Start of TEXT PASSAGE

PA - depends, rules are more national for most part but passing "is this data for this state/line/timeframe valid?
KS - can batch be orthogonal to reporting? Sent bunch of data, want to fix it all if it doesn't work only found one state screwed up - can't pass the state, batch is
PA - if you have your batch transcend states and lines, tagging errors to non errors
JB - data quality checks record by record, if exceed %/proportion bad collection, may have stats on where errors came from, not sure to enforce pre-sorting of data
PA - if i have set of data (NC and SC) and I submitted should machine render 2 sept batches
KS - can we do it without calling new batch? return errors "AZ so these records dont pass" and have choice to fix, split and fix, etc. - doesn't invalidate batch to have one part of it messed up
JB - idea - check record for format, some point too many errors, problem, if collex are from 2 diff states then need better analytics on data quality, enhancement of data quality checks - make it as easy as possible for carriers to submit data
JM - agree place to stage things, rule to be run - day 1 fix process is on carrier, bolting on fix UI wont break prior architecture - add data qual state column to design, edit package will respond "bad, good, warning" - only answering data quality not changes
KS - does req control mech to release data to allow
JM - happy path - gets data in staging area, normal process kick off the rules, give answers and return answers to scheduler, if value is past safety threshold, if passes, done, if fails fires off email
KS - control DB? Job flow?

End of TEXT PASSAGE
Start of DATA SECTION

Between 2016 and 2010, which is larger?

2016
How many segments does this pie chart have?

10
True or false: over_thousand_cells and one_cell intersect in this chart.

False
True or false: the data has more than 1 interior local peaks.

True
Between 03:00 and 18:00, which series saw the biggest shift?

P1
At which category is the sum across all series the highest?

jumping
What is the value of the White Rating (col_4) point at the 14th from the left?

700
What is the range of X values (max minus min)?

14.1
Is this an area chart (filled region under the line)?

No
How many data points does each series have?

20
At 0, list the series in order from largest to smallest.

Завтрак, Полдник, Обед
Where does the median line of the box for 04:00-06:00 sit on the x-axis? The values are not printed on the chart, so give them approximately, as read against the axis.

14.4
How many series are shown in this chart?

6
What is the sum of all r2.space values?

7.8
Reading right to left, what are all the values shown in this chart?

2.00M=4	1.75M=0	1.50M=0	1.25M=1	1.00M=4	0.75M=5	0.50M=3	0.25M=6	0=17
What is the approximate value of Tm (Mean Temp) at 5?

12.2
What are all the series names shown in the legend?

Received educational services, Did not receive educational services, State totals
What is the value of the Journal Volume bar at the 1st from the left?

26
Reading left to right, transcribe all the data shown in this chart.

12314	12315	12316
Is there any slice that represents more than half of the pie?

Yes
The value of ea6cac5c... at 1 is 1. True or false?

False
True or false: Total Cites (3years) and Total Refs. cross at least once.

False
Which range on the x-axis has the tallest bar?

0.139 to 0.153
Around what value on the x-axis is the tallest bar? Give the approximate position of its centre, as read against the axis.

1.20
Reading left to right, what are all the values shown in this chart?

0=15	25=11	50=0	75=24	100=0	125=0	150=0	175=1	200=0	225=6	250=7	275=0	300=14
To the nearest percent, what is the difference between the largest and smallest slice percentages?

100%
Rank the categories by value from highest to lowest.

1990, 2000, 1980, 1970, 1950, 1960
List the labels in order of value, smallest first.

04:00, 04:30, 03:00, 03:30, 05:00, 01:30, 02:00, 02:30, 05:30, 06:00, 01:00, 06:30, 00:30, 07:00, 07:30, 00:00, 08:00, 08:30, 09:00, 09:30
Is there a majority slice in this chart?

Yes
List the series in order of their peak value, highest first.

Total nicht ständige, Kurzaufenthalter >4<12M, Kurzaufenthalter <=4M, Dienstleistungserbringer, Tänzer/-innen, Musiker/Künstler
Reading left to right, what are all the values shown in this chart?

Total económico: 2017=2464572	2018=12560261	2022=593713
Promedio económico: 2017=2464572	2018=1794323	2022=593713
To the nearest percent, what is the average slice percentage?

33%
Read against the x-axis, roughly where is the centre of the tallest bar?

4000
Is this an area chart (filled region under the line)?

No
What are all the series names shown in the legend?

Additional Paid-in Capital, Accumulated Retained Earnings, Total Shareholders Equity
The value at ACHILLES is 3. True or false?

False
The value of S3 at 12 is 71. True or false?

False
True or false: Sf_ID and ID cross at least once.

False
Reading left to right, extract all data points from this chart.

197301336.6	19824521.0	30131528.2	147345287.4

End of DATA SECTION

◆ TASK REQUIREMENTS:
Answer these questions about the meeting notes on batch data quality:
1. Which two states make up the example set of data that PA asks about?
2. What three responses does JM say the edit package will give?
3. In JM's happy path, what happens when the data fails?

◆ WRITTEN SOLUTION:
1. NC and SC.
2. Bad, good, and warning.
3. An email is fired off.